True Widow – Circumambulation
True Widow
Relapse Records
Langoureux, lascif, True Widow est une petite lumière, une lucarne entrouverte qui laisse poindre une lumière réconfortante, un espoir aussi vain qu’apaisant. Son tempo est monotone, lent jusqu’à la nausée, le son quasi flasque, presque fantomatique. Les voix, féminines et masculines, suivent un chemin étroit où on n’élève pas le ton. On se laisse glisser, on se laisse prendre en tendant les doigts. Quelque-part, on espère qu’une main amicale voudra bien accepter cette invitation à l’abandon, car ne vous y trompez pas, « Circumambulation » exhorte en silence, c’est un appel à peine audible. À l’étrangeté du premier contact se découvre la pâleur d’un visage qu’on désire caresser. Il se discerne ici un romantisme larvé, un réalisme des sentiments, doux, empêtrés, timides, maladroits presque. Et c’est cette confusion qui attire nous force à rejeter une oreille sur la chose, encore et encore. « Circumambulation » s’apprivoise, nous laisse le temps de le faire, d’autant plus que le groupe ralentit le temps, justement.
Il nous aide, nous interpelle avec la douce voix monocorde de Nicole Estill, nous plonge dans le marasme d’un Texas perdu, coupé du reste du monde. D’une apathie métaphorique etsensitive, avant tout, « Circumambulation » ne cherche pas à nous désespérer, mais creuse plutôt une voie de sortie, une échappatoire, cotonneuse, insaisissable, et aussi rêche que feutrée, avec une certaine forme de beauté dans l’immobilisme. Le temps qu’on cherche à stopper sans y arriver, alors on le ralentit. « Circumambulation » capte par ses refrains disséminés, son côté jusqu’au-boutiste hérité des disparus Codeine, ce fil du rasoir qui se tord et se tend constamment, toujours à la limite, sur la frontière. Il laisse l’impression de bras tendus qui viennent nous enlacer dans l’obscurité.
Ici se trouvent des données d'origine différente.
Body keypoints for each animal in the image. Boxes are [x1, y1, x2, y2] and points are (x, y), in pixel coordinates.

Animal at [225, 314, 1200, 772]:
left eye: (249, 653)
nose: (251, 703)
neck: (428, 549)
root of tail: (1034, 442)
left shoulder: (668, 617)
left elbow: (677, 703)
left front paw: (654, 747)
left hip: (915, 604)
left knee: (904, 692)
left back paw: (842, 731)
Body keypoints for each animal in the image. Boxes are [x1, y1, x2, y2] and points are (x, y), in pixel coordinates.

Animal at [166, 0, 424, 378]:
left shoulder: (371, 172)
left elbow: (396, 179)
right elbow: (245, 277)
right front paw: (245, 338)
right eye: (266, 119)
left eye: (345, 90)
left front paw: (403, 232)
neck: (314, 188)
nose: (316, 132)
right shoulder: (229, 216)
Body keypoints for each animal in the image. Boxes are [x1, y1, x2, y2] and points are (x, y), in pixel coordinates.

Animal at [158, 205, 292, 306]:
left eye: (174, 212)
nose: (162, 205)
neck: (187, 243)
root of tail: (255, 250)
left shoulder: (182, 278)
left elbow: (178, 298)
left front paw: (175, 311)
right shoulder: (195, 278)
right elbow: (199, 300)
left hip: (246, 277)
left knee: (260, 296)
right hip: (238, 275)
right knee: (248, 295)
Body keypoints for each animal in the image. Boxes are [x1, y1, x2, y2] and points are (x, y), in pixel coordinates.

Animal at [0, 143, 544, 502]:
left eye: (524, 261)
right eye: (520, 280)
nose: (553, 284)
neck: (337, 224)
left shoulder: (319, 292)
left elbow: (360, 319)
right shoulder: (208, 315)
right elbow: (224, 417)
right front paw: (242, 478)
Il a besoin de temps, autant que le diamant sur le sillon du vinyle, et, à la fin, il se délecte complètement.
« Circumambulation » est une percée sans aventures ni risques, une efficacité artisanale, sobre, sans touches expressionnistes. Rien de trop, mais l’aventure est au coin de la route, et « Circumambulation » en est juste l’une des plus belles invitations.